**Exercise 1:**
Answer these questions using the bird-voice report:
(a) How long is each wav recording?
(b) How many positive samples are in the train labels?
(c) What is the highest validation ROC AUC reached by the MLP model?
**Exercise 2:**
Rewrite the passage of the bird-voice report that opens with the words containing "- are intervals" and closes with "problem with it.", renaming "intervals" to "segments".

**Source excerpt:**
## start

# Report
#### UJ SN2019 Zadanie 2: Nocne Ptasie Wędrówki

## Data
10s wav file recordings with assigned time intervals where bird voice was heard. <br>
__Purpose__: Guess the probability of bird voice in given second in recording.

Statistics about bird voices can be found in __first_approach/data_analysis.ipynb__.

#### I have gathered following statistics:
- count of intervals where bird was heard (for each recording)
- are intervals correctly marked (stop time isn't after start) <br>
    I wanted to remove all incorrectly marked intervals but there is no problem with it.
- bird voice length
    - Max length: 0.4543999999999997
    - Min length: 0.0039999999999995595
    - Median length: 0.020500000000000185
    - Mean length: 0.058235670103092746<br>
    Based on it, I have choosen length of interval for BirdDetector model (lower than max length and higher than mean -> twice a mean)
- uniqueness of bird voice length
- distribution of bird voice length with reference to median
    - Higher than median: 30 (unique values: 13)
    - Lower than median: 117 (unique values: 53)

# First approach

### Data preparation
For given recording, data was splitted into seconds. <br>
For each second was checked: 'Was a bird voice in this second?'
- no: <br>
    interval was splitted into 0.1 s parts and for each was assigned 0 what means - bird does not exist in this time
- yes: <br>
    I have checked exact time where bird exists in given second and took interval [start_time - 1s, end_time + 1s] <br>
    Then I checked how many intervals for positive samples should I create. Number is the same as count of samples where bird does not exist in recording. (number of second where there is no bird * 10). Multiplication by 10 because 1 second has ten 0.1s parts. <br>
    For each interval I splitted it into 0.1s parts and check if bird voice was heard:
    - If yes - assign 1
    - If no - assign 0
    
__Final state of data__: spectrograms for 0.1s recording and corresponding label (0 or 1). <br>
Spectrograms were normalized.

Data was splitted into train (70%) and validation (30%).

In train labels is:
- negative samples (without bird voice): 2160
- positive samples (with bird voice): 5113

In validation labels is:
- negative samples (without bird voice): 961
- positive samples (with bird voice): 2156

### Architecture
Two models:
1. convolutional neural network
    - takes spectrogram for 0.1s as an input 
    - returns a probabilty of bird voice in 0.1s (0-1) <br>
    __The highest validation roc auc: 0.685988128082064__
2. MLP
    - takes 10 next outputs from above model and join them, then give it as an input for MLP model
    - returns probability of bird voice in given second (0-1)<br>
    __The highest validation roc auc: 0.7633924884328613__
    
When there is no improvements in N following epochs, then training is stopped.

## end

(Dataset items)

## start

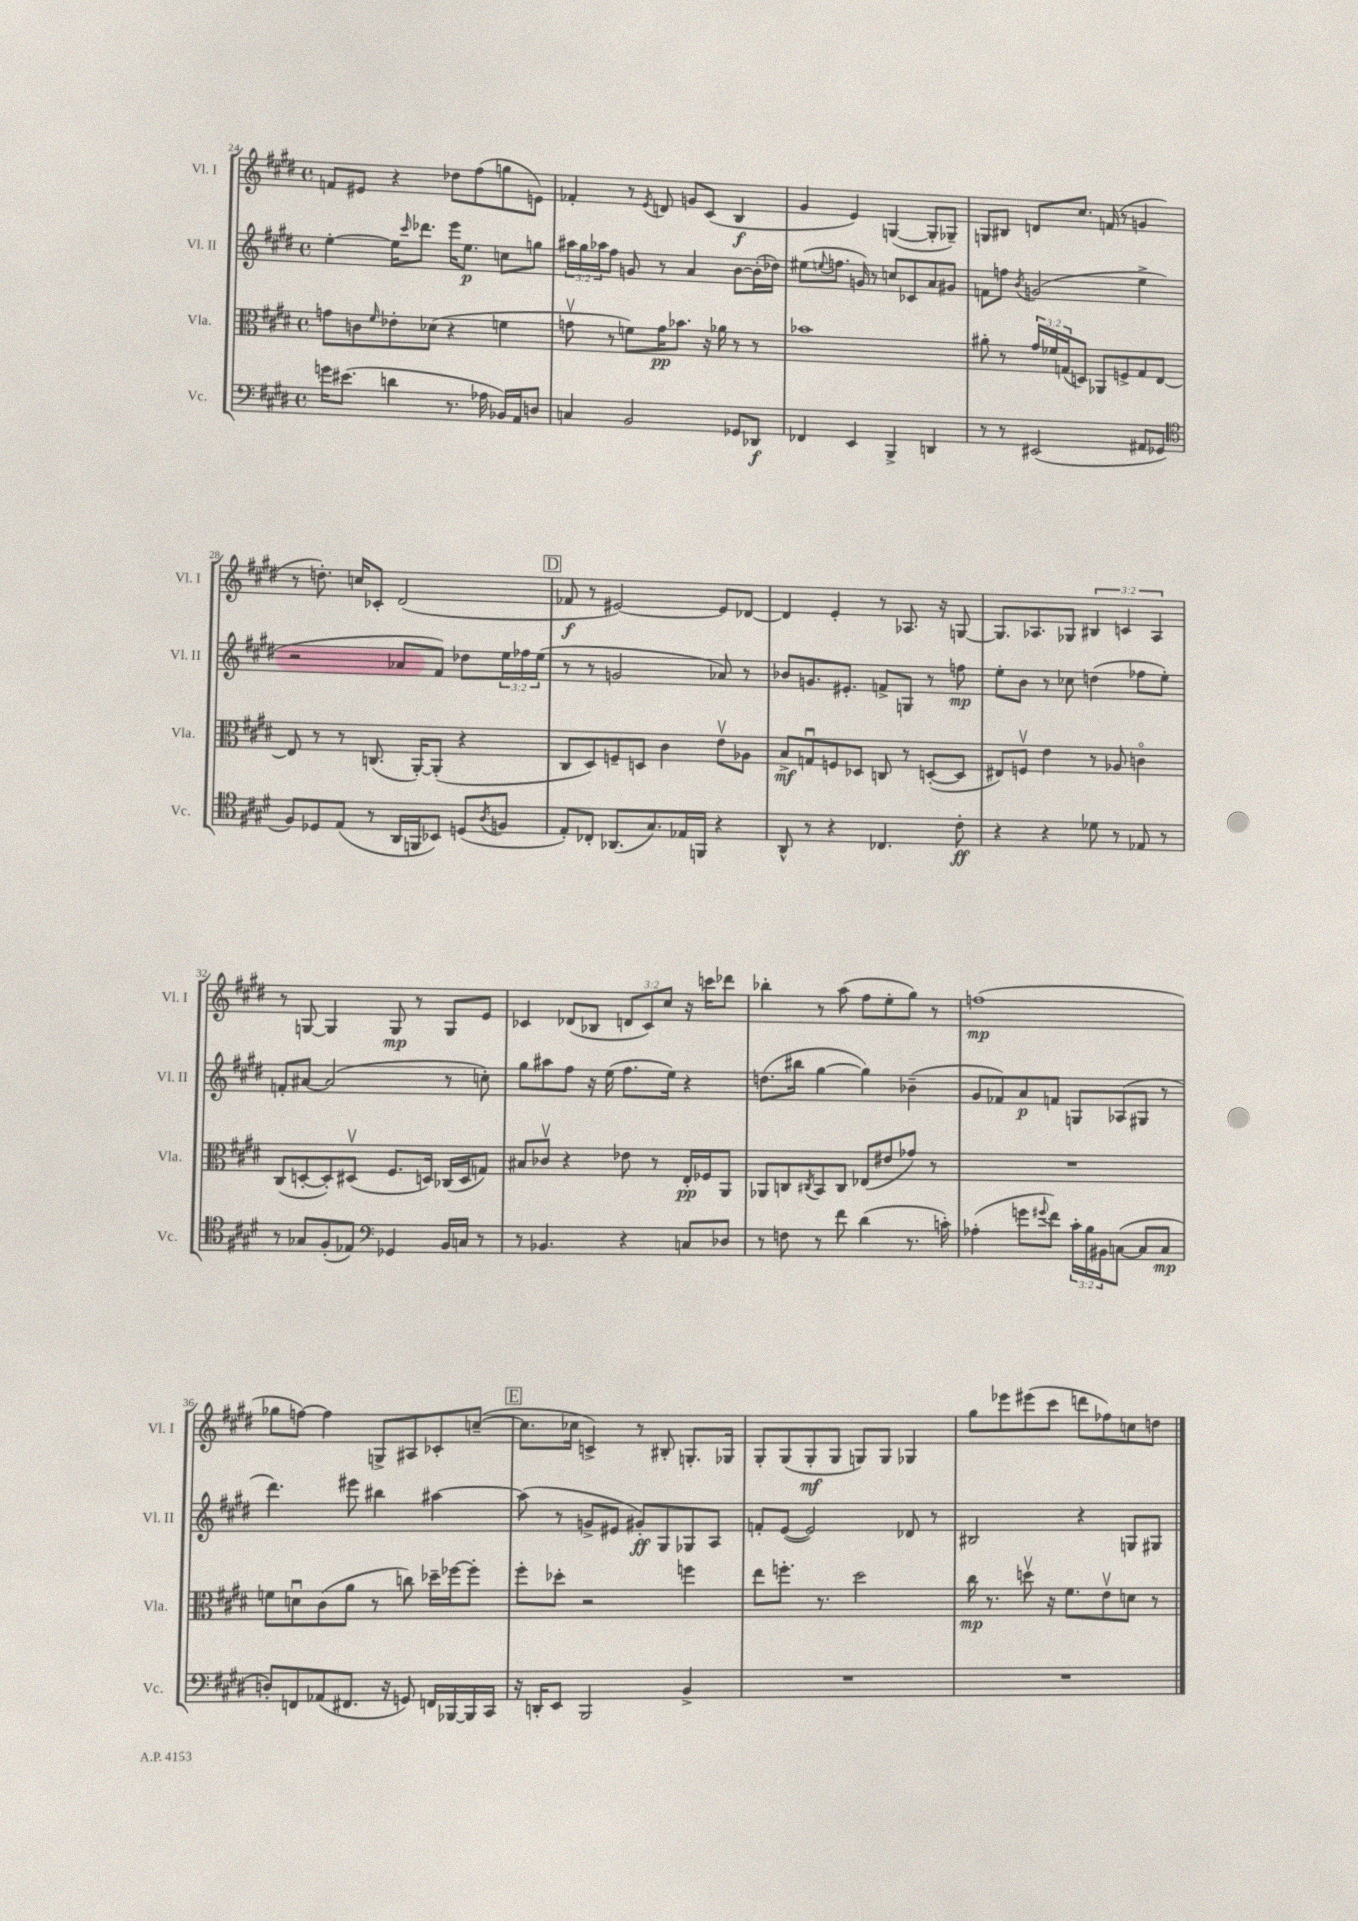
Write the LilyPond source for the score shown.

<<
\new StaffGroup <<
\new Staff = "s0" \with { instrumentName = "Vl. I" shortInstrumentName = "Vl. I" } {
    \clef treble \key e \major \defaultTimeSignature \time 4/4 \override Staff.TupletNumber.text = #tuplet-number::calc-fraction-text
    f'8 eis'8 r4 des''8 fis''8( g''8 e'8) |
    fes'4-. r8 \acciaccatura { e'8 } d'8 g'8 cis'8( b4\f |
    gis'4 e'4) g4~( g8-. ges8--) |
    g8 bis8 d'8 cis''8. f'16( r8 g'4 |
    r8 d''8.-.) c''16 ces'8-. dis'2( |
    \mark \markup { \box "D" } fes'8\f r8 eis'2~) eis'8 des'8~ |
    des'4 e'4-. r8 aes8. r16 g8~ |
    g8. aes8. ges8 \tuplet 3/2 { bis4 c'4 aes4 } |
    r8 g8~ g4 g8\mp r8 g8 e'8 |
    ces'4 des'8( bes8 \tuplet 3/2 { d'8 ces'8) cis''8 } r16 c'''16 des'''8 |
    bes''4-. r8 a''8( fis''8 e''8-. gis''8) r8 |
    f''1\mp( |
    ges''8 f''8~) f''4 g8-> ais8 ces'8-. c''8~--( |
    \mark \markup { \box "E" } c''8. ces''16 c'4->) r8 bis8-. g8.-. ges16 |
    gis8-. gis8( gis8-.\mf gis8 g8) g8 ges4 |
    gis''8 ees'''8 eis'''8( cis'''8 d'''8 fes''8) c''8 d''8 \bar "|." |
}
\new Staff = "s1" \with { instrumentName = "Vl. II" shortInstrumentName = "Vl. II" } {
    \clef treble \key e \major \defaultTimeSignature \time 4/4 \override Staff.TupletNumber.text = #tuplet-number::calc-fraction-text
    e''4~-. e''16 \grace { cis'''16 } des'''8. e'''16 e''8.\p c''8 g''8 |
    \tuplet 3/2 { ais''16 gis''16 aes''16 } fis''8 g'8 r8 a'4 b'8~ b'16-.( des''16) |
    eis''8( \appoggiatura { e''8 } f''8. g'16) r8 c''8 ces'8 a'8 gis'8 |
    f'8 f''8 \acciaccatura { b'8 } g'2( e''4-> |
    r2 aes'8 fis'8) des''8 \tuplet 3/2 { e''16 fes''16 e''16( } |
    \mark \markup { \box "D" } r8 r8 g'2 aes'8) r8 |
    bes'8 g'8. eis'8.-. f'8-> g8 r8 f''8\mp |
    e''8-. b'8 r8 ces''8 d''4( fes''8 e''8-.) |
    f'8-. ais'8~ ais'2( r8 c''8-.) |
    gis''8 ais''8 fis''8 r16 e''16( fis''8. e''16) r4 |
    d''8.( bis''16 gis''4~ gis''4) bes'4--( |
    gis'8 fes'8) a'8\p f'8 g8 aes8( gis8 r8 |
    dis'''4.) eis'''8 bis''4 ais''4~ |
    \mark \markup { \box "E" } ais''8( r8 g'8-> eis'8 gis'8-.\ff) gis8 ges8 a8 |
    f'8-. e'8~( e'2) des'8 r8 |
    bis2 r4 g8 gis8 \bar "|." |
}
\new Staff = "s2" \with { instrumentName = "Vla." shortInstrumentName = "Vla." } {
    \clef alto \key e \major \defaultTimeSignature \time 4/4 \override Staff.TupletNumber.text = #tuplet-number::calc-fraction-text
    g'8 c'8 \grace { fis'16 } ees'8-. des'8( r4 f'4 |
    g'8\upbow r8 f'8) g'16\pp bes'8. r16 aes'16 r8 r8 |
    bes'1 |
    ais'8-. r8 \tuplet 3/2 { gis'16 fes'16 g16( } d8) aes,8 f8-> g8 e8~ |
    e8 r8 r8 c8.( a,16~-.) a,8-.( r4 |
    \mark \markup { \box "D" } cis8 dis8) f8-- d8 cis'4 e'8\upbow aes8 |
    b8->\mf g8\downbow f8 des8 c8 r8 d8~-.( d8 |
    eis8) f8\upbow e'4 r8 aes8 c'4\flageolet |
    cis8( d8~-. d8-.) dis8\upbow( fis8. d16) ces16( d16 g8) |
    bis8 ces'8\upbow r4 ees'8 r8 e16-.\pp fes16 a,8 |
    aes,8 c8 \acciaccatura { cis8 } b,8 cis8 ees8( eis'8 ges'8) r8 |
    R1 |
    f'8 d'8\downbow cis'8( a'8 r8 c''8) des''16-- fes''16~ fes''8-. |
    \mark \markup { \box "E" } fis''8-. des''8-. r2 f''4 |
    e''8 f''8.-. r8. dis''2 |
    cis''16\mp r8. d''8\upbow r16 fis'8. e'8\upbow d'8 r8 \bar "|." |
}
\new Staff = "s3" \with { instrumentName = "Vc." shortInstrumentName = "Vc." } {
    \clef bass \key e \major \defaultTimeSignature \time 4/4 \override Staff.TupletNumber.text = #tuplet-number::calc-fraction-text
    g'16 eis'8.( d'4 r8. aes16 bes,16) a,16 d8 |
    c4 b,2 ges,8 des,8\f |
    fes,4 e,4 b,,4-> d,4 |
    r8 r8 eis,2( ais,8 ges,8 |
    \clef tenor fis8) des8 e8( r8 a,16 f,16 bes,8) d8( \acciaccatura { a8 } f8 |
    \mark \markup { \box "D" } e8-.) ces8-. aes,8.( gis8.) ees16 f,16 r4 |
    a,8-^ r8 r4 ces4. cis'8-.\ff |
    r4 r4 des'8 r8 ees8 r8 |
    r8 ges8 fis8-.( ees8) \clef bass ges,4 b,16 c16 r8 |
    r8 bes,4. r4 c8 des8 |
    r8 f8 r8 fis'8 dis'4( r8. c'16-.) |
    aes4-.( g'8 \appoggiatura { gis'8 } fis'8) \tuplet 3/2 { cis'16-. b16 bis,16 } c8~( c8 c8\mp |
    d8-.) f,8 aes,8( fis,8. r16 g,8) f,16 bes,,16~ bes,,16 cis,16 |
    \mark \markup { \box "E" } r16 d,16-. e,8 b,,2 b,4-> |
    R1 |
    R1 \bar "|." |
}
>>
>>
\layout { \context { \Score currentBarNumber = #24 } }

## end

**Correct response 1:**
(a) 10 seconds
(b) 5113
(c) 0.7633924884328613

**Correct response 2:**
- are segments correctly marked (stop time isn't after start) <br>
    I wanted to remove all incorrectly marked segments but there is no problem with it.